Friday, December 23, 2005

Durable Goods Orders Jump, Consumer Confidence Rises Most in 13 Years Last 2 Months, New Home Sales Weaken

- Durable Goods Orders for November rose 4.4% versus estimates of a 1.2% increase and a 3.0% gain in October.
- Durables Ex Transportation for November fell .6% versus estimates of a 1.0% gain and a .2% decline in October.
- Final Univ. of Mich. Consumer Confidence for December rose to 91.5 versus estimates of 89.0 and a prior estimate of 88.7.
- New Home Sales for November fell to 1245K versus estimates of 1300K and 1404K in October.
BOTTOM LINE: US orders for durable goods jumped 4.4% in November, the most in six months, propelled by a surge in demand for aircraft, Bloomberg reported. Orders for transportation equipment soared 15.6% versus an 11.2% gain the prior month. Orders for defense hardware plunged 27% in November. Bookings for non-defense capital goods excluding aircraft, a proxy for future business investment, dropped 2% last month. The decline in durables ex transportation is surprising given record low inventory levels. I would expect to see an increase in this number next month.
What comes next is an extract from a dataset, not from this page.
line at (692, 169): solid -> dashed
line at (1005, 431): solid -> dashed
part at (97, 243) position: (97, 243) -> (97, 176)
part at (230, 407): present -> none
US consumer confidence rose in December to the highest since July as lower gas prices and a rising stock market gave Americans more money to spend for the holidays, Bloomberg reported. The expectations component of the index soared to 80.2 from 69.6 the prior month. The current conditions component of the index, which is a gauge of Americans’ perception of their financial situation and if it’s a good time to purchase large items such as cars, jumped to 109.1 from 100.2 in November. Consumer confidence has now surged 17.3 percentage points in two months, the biggest two-month gain since the final two months of 1992. I expect consumer confidence to reach cycle highs over the intermediate-term as rising stock prices, low interest rates, an end to the Fed tightening cycle, falling energy prices, a stable job market and lower inflation readings more than offset a slowing housing market, thus leading to a lifting of the irrational pessimism that has developed since the bursting of the stock market bubble and 9/11 terrorist attacks.

US new home sales in November fell as rising mortgage rates and elevated prices discouraged some buyers, Bloomberg reported. Sales fell 11.3% from an all-time high in October, while the median price of a new home rose slightly to $225,200. The supply of new homes at the current sales rate increased to 4.9 months, the most in 9 years. Sales fell 22.1% in the West, 18.3% in the Midwest and 5.5% in the South. Sales rose 13.4% in the Northeast. I continue to expect the housing market to slow to more healthy, sustainable levels from all-time record highs. This will likely lead to a slowing in the overall US economy to average rates from high rates, which will benefit US stocks.